Further more, this type of activity adds no value to investors or to employees over the long run. The funds from profits or borrowing to buy back stock didn't make the business more competitive: R&D or build more retail, or better machines, or pay workers better thus get more form workers to produce higher quality and/or more of something... it didn't even act to diminish in any meaningful way the float of shares like a stock 1 share for 2 share reversal, float 100 million shares outstanding turns into 50 million shares outstanding and all things being equal if traded for $25 a share, would immediately become $50 share... but your 100 shares at $25 or $2, 500 turns into 50 shares at $50 still $2500. These reversals or splits in stock float don't add value.

And certainly these buy backs also don't add any actual real value.. it's an accounting trick on the reversal and splits.
And on the buy backs, these buybacks usually account for as little as 0.1% to 1% of the floated stock outstanding.
Yet the immediate buying frenzy introduced in the short term can cause the stock price to jump significantly higher 10% to 100%... only to fall back down again erasing all that dubious momentum.

This type of activity was mostly prohibited until the 1980's. As it was known this pump and dump scam added absolutely no value to shareholders or workers or consumers alike.
It was only allowed if the business was interested in going private buying back all publicly trades shares floating, or buying back a significantly quantity 50% or so to reduce the shares outstanding rather than doing a stock reversal. And using leverage/debt to perform this task was often discouraged as this smacked at literally a pump and dump scam.
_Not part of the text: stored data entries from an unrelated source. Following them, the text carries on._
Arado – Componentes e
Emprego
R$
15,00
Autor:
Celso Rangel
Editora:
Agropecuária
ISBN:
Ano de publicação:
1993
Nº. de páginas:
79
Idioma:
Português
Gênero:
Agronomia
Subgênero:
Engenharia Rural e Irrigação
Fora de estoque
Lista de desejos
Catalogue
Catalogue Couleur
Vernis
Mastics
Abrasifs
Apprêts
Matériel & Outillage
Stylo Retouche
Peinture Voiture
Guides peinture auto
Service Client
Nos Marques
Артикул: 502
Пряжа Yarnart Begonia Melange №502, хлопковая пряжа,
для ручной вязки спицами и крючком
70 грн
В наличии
Literally sadding the company up in a worse condition to pump a stock and sell into that pumped up price in a very short period, only to then have the share price fall back down, and the company be saddled with more debt liabilities, being in worse financial condition than before the pump the subsequent dump.
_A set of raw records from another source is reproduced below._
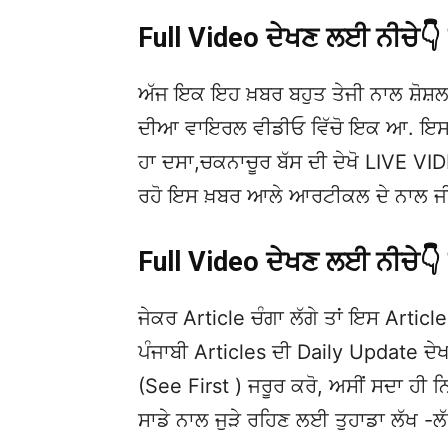
Full Video ਦੇਖਣ ਲਈ ਨੀਚੇ
ਅੱਜ ਇਕ ਇਹ ਖ਼ਬਰ ਬਹੁਤ ਤੇਜੀ ਨਾਲ ਸ਼ੋਸ਼ਲ
ਦੀਆ ਵਾਇਰਲ ਵੀਡੀਓ ਵਿੱਚੋ ਇਕ ਆ. ਇਸਦੀ
ਹਾ ਦਸਾ,ਚਕਨਾਚੂਰ ਬੱਸ ਦੀ ਦੇਖੋ LIVE VIDEO
ਰਹੋ ਇਸ ਖ਼ਬਰ ਆਲੇ ਆਰਟੀਕਲ ਦੇ ਨਾਲ ਜੀ.
Full Video ਦੇਖਣ ਲਈ ਨੀਚੇ
ਜੇਕਰ Article ਚੰਗਾ ਲੱਗੇ ਤਾਂ ਇਸ Article 
ਪੰਜਾਬੀ Articles ਦੀ Daily Update 
(See First ) ਜਰੂਰ ਕਰੋ, ਅਸੀਂ ਸਦਾ ਹੀ ਨ
ਸਾਡੇ ਨਾਲ ਜੁੜੇ ਰਹਿਣ ਲਈ ਤੁਹਾਡਾ ਲੱਖ -ਲ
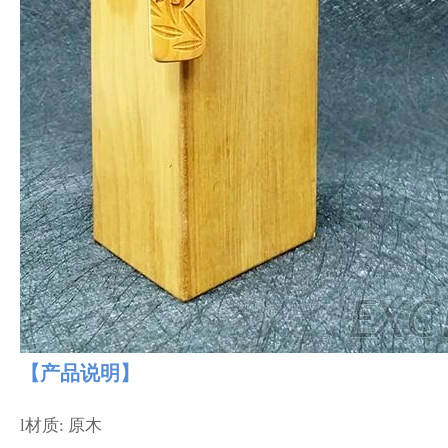
【产品说明】
l材质: 原木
This is something that should be dealt with rather quickly. Among ending deposit banking and commercial banking involved with equity and options speculation As well as prohibiting elected officials to actively trade stocks when they often have exposure and close discussions with affiliates to or directly to public traded companies on news that isn't public yet, thus insider trading, as well as their conflict of interest, it is often their final decision on various contracts by the government or introducing and/or voting on a favorable law to any particular business.